Como foi a experiência de trabalhar com lendas da música jamaicana?
Tocar com Desmond Dekker foi incrível, com Laurel Aitken foi demais, ele me lembrava o meu pai. Trabalhar com os Skatalites no estúdio foi um sonho realizado! Aprendi tanto do jeito deles. Mas gravar com o vocalista/produtor Glenn Brown foi provavelmente o mais importante, pois aprendi como manter criatividade no estúdio sem parar. Depois de trabalhar com ele, tenho mais coragem para fazer o que eu quero no estúdio.
Estúdio ou palco? O que você prefere?
Claro que o estúdio ganha, porque qualquer coisa feita no estúdio é permanente e continua tocando pelo mundo inteiro para sempre. O palco é necessário e bom. Gosto por razões diferentes. Mas ficar em turnê não é muito produtivo, você fica 18 horas viajando para um show de 90 minutos. Eu prefiro ficar num estúdio 16 horas por dia, tratando o som que vai ficar para sempre...
Como você conheceu a música brasileira?
Quando eu estava no conservatório, eu estava acostumado a tocar música popular brasileira com bandas de jazz. E todo mundo queria aprender, porque era a música mais refinada e era atual, quer dizer, do nosso século. Porque em conservatório você está aprendendo música bem antiga.
E o lance de tocar bossa nova em Paraty?
Quando resolvi mudar para cá de vez, achei melhor ir para Paraty primeiro, um lugar que eu conheci com os Toasters. Achei melhor ficar com pessoas que não falam inglês porque queria melhorar o português antes de mudar para cá. Paraty é um lugar de turismo, tem banda em todo lugar, nos bares, e, para todo mundo, faltava o baixo. Então, eu cheguei com o baixo e toquei com todas as bandas antes mesmo de falar direito.
E o que você gosta de música brasileira atual?
Curto funk carioca, acho doido. Mas eu achei legal há anos. Eu estava aqui em São Paulo em 2002 e achava aquela batida muito legal, mas todo mundo daqui falava: “Isso é coisa de carioca”. Agora é uma coisa mundial. Mas eu não me ligo nas letras, me ligo no som.

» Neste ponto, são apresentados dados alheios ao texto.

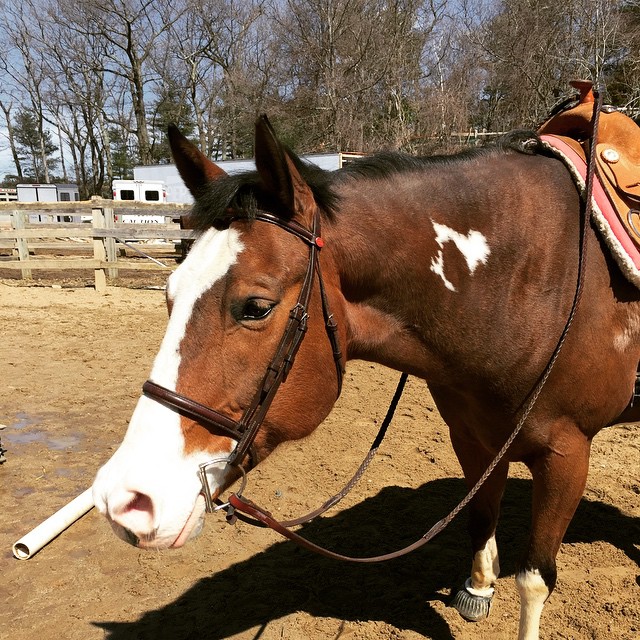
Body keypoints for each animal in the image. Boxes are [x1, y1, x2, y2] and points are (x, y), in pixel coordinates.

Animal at [92, 115, 640, 640]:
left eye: (256, 307)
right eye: (170, 294)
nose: (126, 501)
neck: (528, 281)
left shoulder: (567, 454)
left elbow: (534, 579)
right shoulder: (472, 436)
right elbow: (481, 515)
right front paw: (479, 589)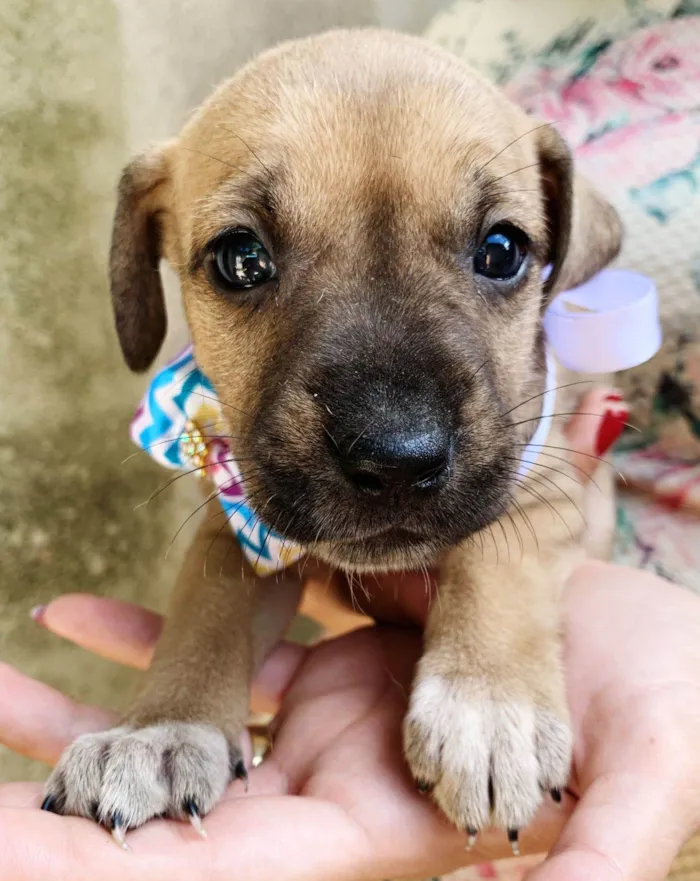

No que você está trabalhando atualmente?
Eu estou compondo trilhas sonoras para uma empresa de Nova York, mas isso é trabalho. Minha obra é outra coisa. Minha obra hoje é juntar música brasileira com música jamaicana. Eu adoro samba rock, mas existe muita coisa dentro desse espectro, dentro do que é a batida do samba rock. Eu acho que tem espaço para eu colocar a minha batida dentro desse estilo.
É o “samba rock steady”?
Eu não queria divulgar muito a idéia ainda, mas também não dá para guardar. É isso. Eu estou escutando separadamente e quero juntar uma batida que, quando um brasileiro escute, ache que é um samba rock, e, quando um jamaicano escute, pense que é uma música antiga da Jamaica, um rock steady.
Uma música que marcou sua vida?
Confucius, do Don Drummond dos Skatalites. Foi quando eu percebi que a batida americana, que influenciou o ska, era uma influência mundial. Na época eu estava pirando na música folclórica da Europa oriental.
Você tocou no Sesc em janeiro, no festival Sons de Uma Noite de Verão. Como foi?
Para mim, foram duas coisas. A primeira foi tocar com o Firebug com casa cheia, algo muito legal. Mas, além disso, eu acabei de voltar para o Brasil, voltar do trabalho, e depois de três semanas eu estava no palco. Agora que estou no Brasil direto sempre posso fazer aparições ao vivo com eles e, de sexta, vou para minha festa predileta, a Java do Yellow P, para tocar escaleta.
Por fim, tem alguma coisa que eu não perguntei que você gostaria de falar?
Eu sempre gosto de falar a mesma coisa quando termina a entrevista. Hoje em dia todo mundo está baixando músicas de graça na internet e gostaria de dizer que eu apoio. Se você não está vendendo, é válido. Mas, se você consegue, procure baixar arquivos com qualidade alta, descomprimidos, porque aquele é o som que o artista gostaria que você ouvisse.
Então me diz o que você acha de copyright, copyleft, Creative Commons?
Não é que eu seja contra o copyright, mas eu sei também que não é todo mundo que tem grana para comprar um disco. Eu acho que música mesmo é um fenômeno físico. É onda, é acústica. Som é como o ar. Até hoje ar é livre, de graça. Então eu acho que música tem de ser livre. Se você quer pagar alguma coisa para a banda, chame para tocar em algum lugar. É um jeito legal de mostrar o trabalho.